### [What the task requires]
Carry on the mailing-list thread below about PostgreSQL pipeline mode and PQpipelineSync(), starting right after its final quoted line.

### [Selected passage]
────
Use the following statements to (re)create the table:

DROP TABLE IF EXISTS "pgsql_bulk_object" CASCADE;

CREATE TABLE "pgsql_bulk_object" (
  "id" BIGINT NOT NULL PRIMARY KEY,
  "idata" BIGINT NOT NULL,
  "sdata" TEXT NOT NULL);

It fails consistently for me when running against the local PostgreSQL
9.5 server (connecting via the UNIX socket):

duplicate id at 250
driver: driver.cxx:105: void execute(PGconn*, const data*, size_t): Assertion `res != NULL' failed.

Re: Pipeline mode and PQpipelineSync()

From

Alvaro Herrera

Date:

07 July 2021, 15:31:22

On 2021-Jul-07, Boris Kolpackov wrote:

> Alvaro Herrera <alvaro.herrera@2ndquadrant.com> writes:
> 
> > On 2021-Jul-07, Boris Kolpackov wrote:
> > 
> > > I don't get any difference in behavior with this patch. That is, I
> > > still get the unexpected NULL result. Does it make a difference for
> > > your reproducer?
────
### [Dataset records]

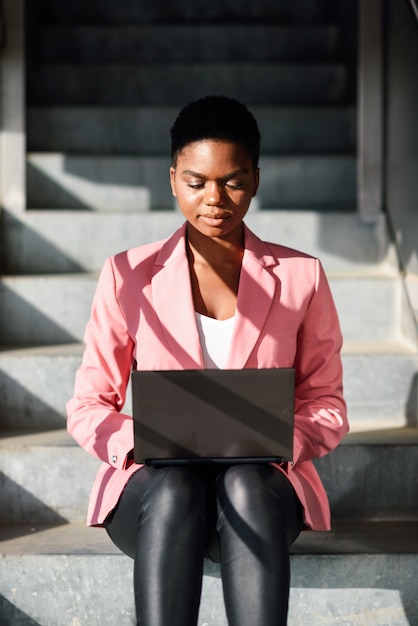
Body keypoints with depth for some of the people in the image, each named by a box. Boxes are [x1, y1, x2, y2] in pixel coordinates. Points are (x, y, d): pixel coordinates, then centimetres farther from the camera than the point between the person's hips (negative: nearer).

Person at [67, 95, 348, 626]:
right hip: (155, 488, 0)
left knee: (244, 485, -36)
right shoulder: (128, 275, 6)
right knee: (175, 488, -36)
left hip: (261, 487, 0)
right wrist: (140, 441, -17)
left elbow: (326, 406, 8)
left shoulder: (300, 277, 8)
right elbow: (87, 408, 5)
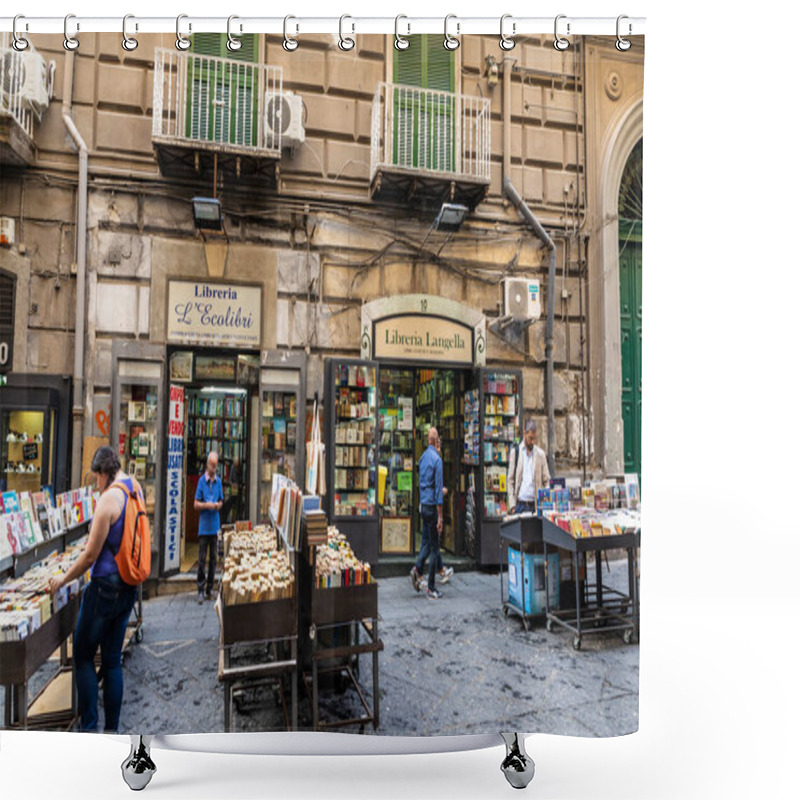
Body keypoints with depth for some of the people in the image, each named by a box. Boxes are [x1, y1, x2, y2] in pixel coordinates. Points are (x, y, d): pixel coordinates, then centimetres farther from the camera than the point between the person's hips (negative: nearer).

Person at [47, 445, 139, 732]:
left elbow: (90, 555, -13)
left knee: (82, 655, 9)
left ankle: (89, 729, 13)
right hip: (129, 587, 8)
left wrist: (64, 578, 1)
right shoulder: (135, 489, 7)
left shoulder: (110, 497, -18)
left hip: (105, 587, -8)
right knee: (112, 660, 15)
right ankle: (111, 731, 22)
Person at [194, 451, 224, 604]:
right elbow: (196, 504, -3)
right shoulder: (201, 481, -3)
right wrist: (207, 505, -19)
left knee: (213, 558, 8)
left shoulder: (218, 481, 8)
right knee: (202, 558, -3)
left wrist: (218, 505, -6)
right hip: (204, 526, -4)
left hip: (215, 525, 4)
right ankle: (200, 590, 5)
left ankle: (210, 588, 18)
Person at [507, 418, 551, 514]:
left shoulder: (540, 454, 7)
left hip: (535, 505, 1)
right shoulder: (515, 452, 5)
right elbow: (510, 480, 4)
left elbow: (546, 480, 7)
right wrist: (512, 505, -4)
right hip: (519, 505, -1)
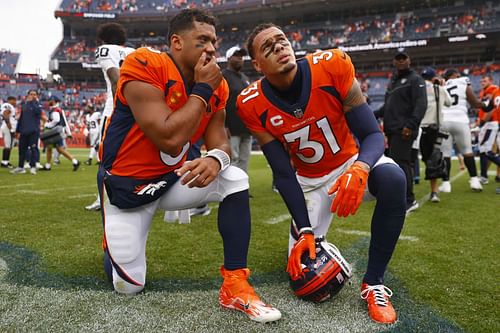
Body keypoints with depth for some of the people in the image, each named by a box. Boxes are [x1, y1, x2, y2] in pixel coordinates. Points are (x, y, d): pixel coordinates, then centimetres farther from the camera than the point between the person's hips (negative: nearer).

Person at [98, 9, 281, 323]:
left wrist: (216, 159, -29)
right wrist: (202, 90, -23)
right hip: (126, 185, -5)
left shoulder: (215, 85, -3)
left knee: (235, 180, -19)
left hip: (172, 178, 5)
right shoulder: (143, 66, -24)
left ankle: (235, 287, -13)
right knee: (129, 286, -2)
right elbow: (170, 141, -31)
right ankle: (115, 242, 34)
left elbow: (219, 140, -5)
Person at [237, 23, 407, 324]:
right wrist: (305, 230, -20)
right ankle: (305, 228, 38)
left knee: (392, 180, -35)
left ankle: (374, 283, -17)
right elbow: (283, 173, -14)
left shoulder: (332, 66, -23)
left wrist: (360, 169, -43)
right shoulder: (253, 105, -19)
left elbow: (373, 134, -21)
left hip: (353, 159, -1)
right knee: (303, 267, 1)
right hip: (309, 179, 1)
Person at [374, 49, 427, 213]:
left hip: (404, 130, -8)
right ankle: (409, 200, 18)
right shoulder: (393, 81, 23)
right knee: (403, 163, 11)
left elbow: (421, 105, -14)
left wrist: (410, 125, -23)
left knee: (398, 163, -14)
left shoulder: (415, 79, -2)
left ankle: (408, 200, -8)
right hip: (392, 130, 8)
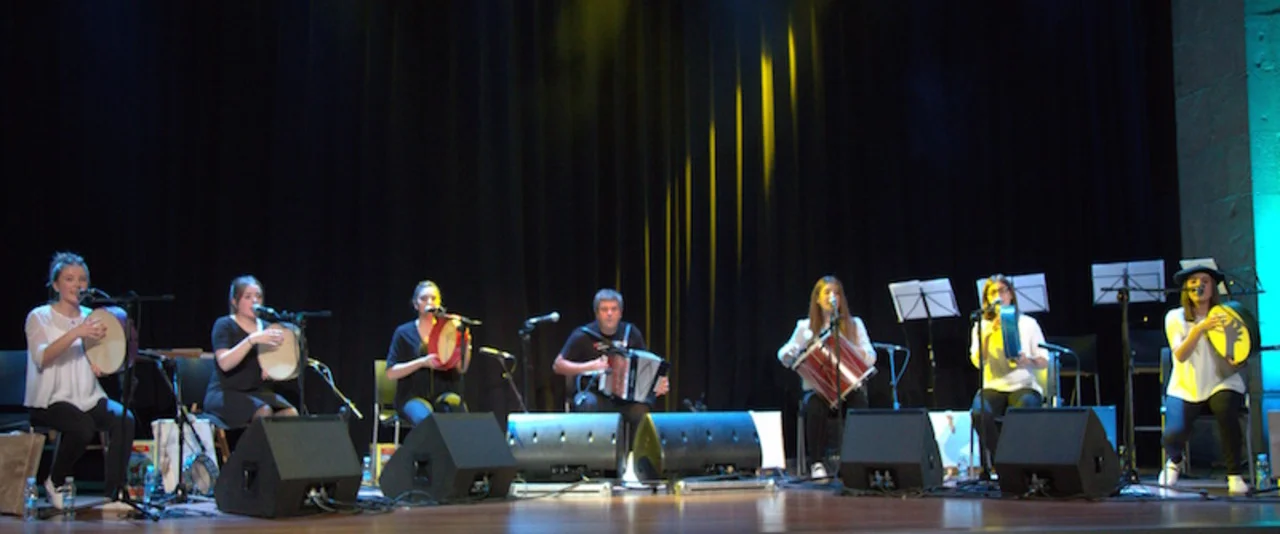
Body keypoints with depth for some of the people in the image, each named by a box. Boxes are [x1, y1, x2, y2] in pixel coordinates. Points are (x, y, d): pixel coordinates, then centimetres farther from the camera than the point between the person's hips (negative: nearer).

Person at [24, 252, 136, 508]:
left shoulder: (91, 318, 15)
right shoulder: (40, 317, 0)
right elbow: (41, 357, -18)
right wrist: (76, 333, -30)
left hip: (88, 398, 4)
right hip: (50, 400, -4)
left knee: (125, 420, -26)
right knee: (82, 427, -34)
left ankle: (113, 493, -19)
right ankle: (55, 483, -6)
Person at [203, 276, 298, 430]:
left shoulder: (266, 327, 13)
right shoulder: (224, 325, -3)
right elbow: (224, 363, -20)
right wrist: (252, 340, -31)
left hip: (259, 392, 5)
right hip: (226, 393, -5)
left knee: (291, 413, -25)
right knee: (265, 413, -34)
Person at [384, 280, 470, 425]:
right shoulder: (404, 333, 6)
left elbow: (461, 368, 4)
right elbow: (391, 373, -2)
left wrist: (466, 344, -14)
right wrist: (422, 362, -14)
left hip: (444, 394, 2)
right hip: (413, 397, -2)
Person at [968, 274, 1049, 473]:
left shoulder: (1028, 323, 9)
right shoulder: (981, 326, 12)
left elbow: (1044, 361, 5)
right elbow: (977, 362, -1)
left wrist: (1027, 361, -17)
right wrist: (988, 333, -12)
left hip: (1024, 386, -1)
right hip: (993, 387, 1)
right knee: (979, 413, -33)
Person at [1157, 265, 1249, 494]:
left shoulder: (1225, 316, 3)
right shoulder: (1175, 317, 0)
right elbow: (1180, 356, -16)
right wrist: (1200, 329, -30)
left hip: (1221, 383, 0)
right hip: (1186, 388, 0)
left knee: (1225, 411, -35)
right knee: (1173, 435, -22)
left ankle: (1234, 475, -17)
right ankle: (1174, 461, 19)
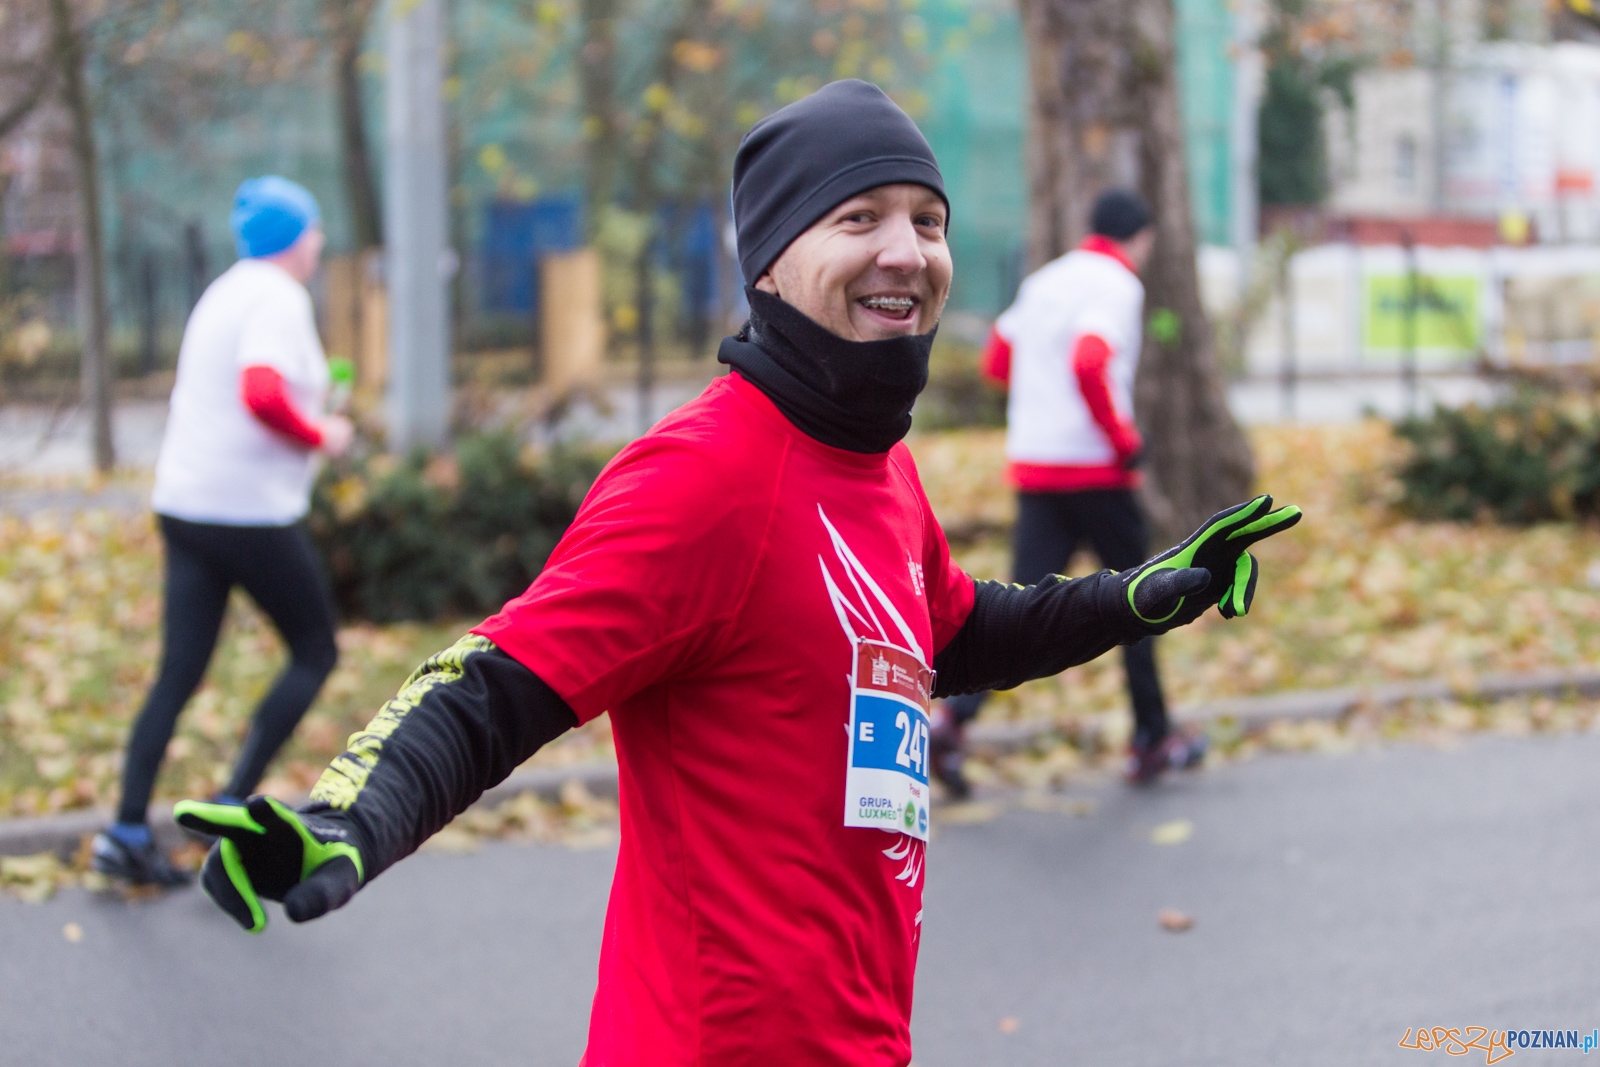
────
### [Answer below]
> > 
> > Yes, the behavior changes for my repro.   Is it possible for you to
> > share a full program I can compile and run, plesse?
> 
> Here is the test sans the connection setup:

Thanks, looking now.  (I was trying to compile libodb and everything, and
I went a down rabbit hole of configure failing with mysterious m4 errors ...)

-- 
Álvaro Herrera           39°49'30"S 73°17'W  —  https://www.EnterpriseDB.com/

Re: Pipeline mode and PQpipelineSync()

From

Alvaro Herrera

Date:

07 July 2021, 17:30:46

On 2021-Jul-07, Boris Kolpackov wrote:

>     // Try to minimize the chance of blocking the server by first processing
>     // the result and then sending more queries.
>     //
>     if (FD_ISSET (sock, &rds))
>     {
>       if (PQconsumeInput (conn) == 0)
>         assert (false);
> 
>       while (PQisBusy (conn) == 0)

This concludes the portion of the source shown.